Question

A plane spiral with a great number N of turns wound tightly to one another is located in a uniform magnetic field perpendicular to the spiral’s plane the outside radius of the spiral’s turns is equal to a and inner radius is zero. The magnetic induction various with time as $B = {B_0}\sin \omega t$ where ${B_0}$ and $\omega$ are constants find the amplitude of emf induced the spiral.
(A) $\dfrac{1}{3}\pi {a^2}N\omega {B_0}$
(B) $\dfrac{1}{2}\pi {a^2}N\omega {B_0}$
(C) $\dfrac{1}{4}\pi {a^2}N\omega {B_0}$
(D) None of these

Answer 1

Here,we are going to apply the concept of induced emf and Lenz’s law and in the given problem magnetic field is given in terms of time.
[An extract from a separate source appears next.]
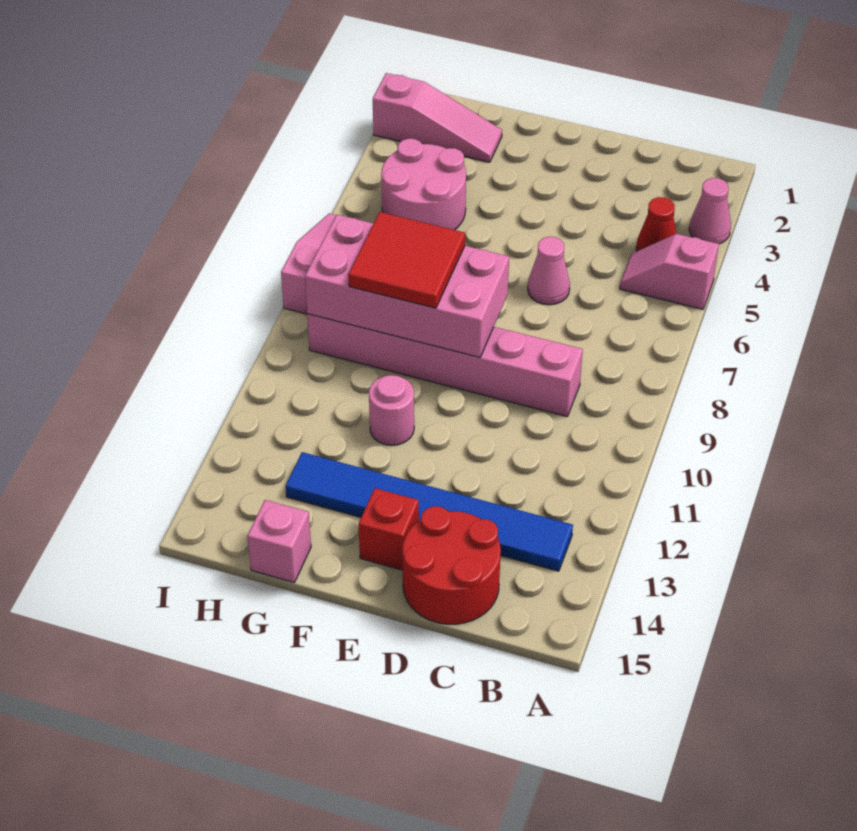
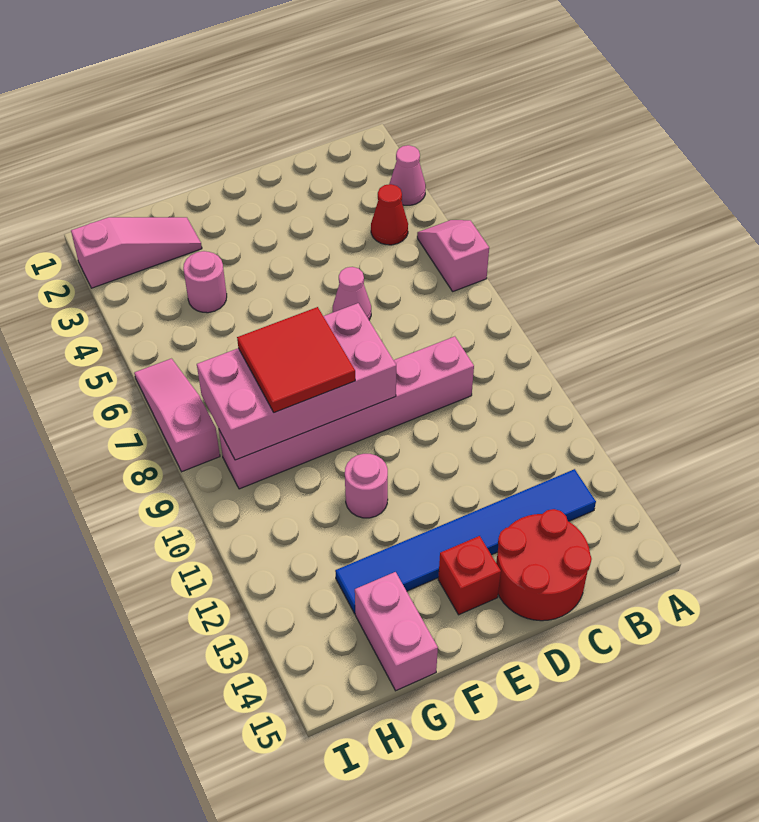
pink slope A5:B5 level 1 top A -> pink slope A5:A6 level 1 top 6
pink round brick G4:H5 level 1 -> pink round brick G4 level 1
pink brick G15 level 1 -> pink brick G14:G15 level 1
So, first calculate the emf for one turn and then multiply it with N number of turns to get the required answer.

Formula used:
$e = \dfrac{{ - d{\phi _B}}}{{dt}}$
Where,
${\phi _B} =$ Magnetic flux $(\overrightarrow B .\overrightarrow A )$
B $=$ magnetic field, A $=$ Area

Complete step by step answer:
Given that the plane spiral shape is made up of concentric loops, having different radii from 0 to a.
We know that induced emf due to loop is
$e = \dfrac{{ - d{\phi _B}}}{{dt}}$
${\phi _B} = \overrightarrow B .\overrightarrow A$
So, $e = \dfrac{{ - d(\overrightarrow B .\overrightarrow A )}}{{dt}}$
Given that $B = {B_0}\sin \omega t$
So, $e = - A\dfrac{{dB}}{{dt}}$
Where A $=$ area i.e., $\pi {r^2}$
$e = - \pi {r^2}\dfrac{{d({B_0}\sin \omega t)}}{{dt}}$
$\Rightarrow e = - {B_0}\pi {r^2}\omega \cos \omega t$ …...(1)
So, the total induced emf is
$e = - \int\limits_0^a {(\pi {r^2}{B_0}\omega \cos \omega t)dN}$ …..(2)
Where $\pi {r^2}\omega \cos \omega t$ is the contribution of one turn of radius r.
dN $=$ Number of turns in the interval r to $r + dr$
$\Rightarrow dN = \left( {\dfrac{N}{a}} \right)dr$ …..(3)
From equation 2 and 3
$\Rightarrow\varepsilon = - \int\limits_0^a {(\pi {r^2}{B_0}\omega \cos \omega t)} \dfrac{N}{a}dr$
$\Rightarrow\varepsilon = - \pi {B_0}\omega \dfrac{N}{a}\cos \omega t\int\limits_0^a {{r^2}dr}$
$\Rightarrow\varepsilon = - \pi {B_0}\omega \dfrac{N}{a}\cos \omega t\left( {\dfrac{{{r^3}}}{3}} \right)_0^a$
$\Rightarrow\varepsilon = \dfrac{{ - \pi {B_0}\omega N\cos \omega t}}{a}\left( {\dfrac{{{a^3}}}{3} - 0} \right)$
$\therefore\varepsilon = - \dfrac{1}{3}\pi {a^2}{B_0}N\omega \cos \omega t$
Hence the amplitude of emf induced in spiral is $\dfrac{1}{3}\pi {a^2}{B_0}N\omega$
So, option A is the correct answer.

Note: In problems of induced emf students may get confused between emf for one turn and for complete spiral. So, always remember to multiply one turn emf with the total number of turns.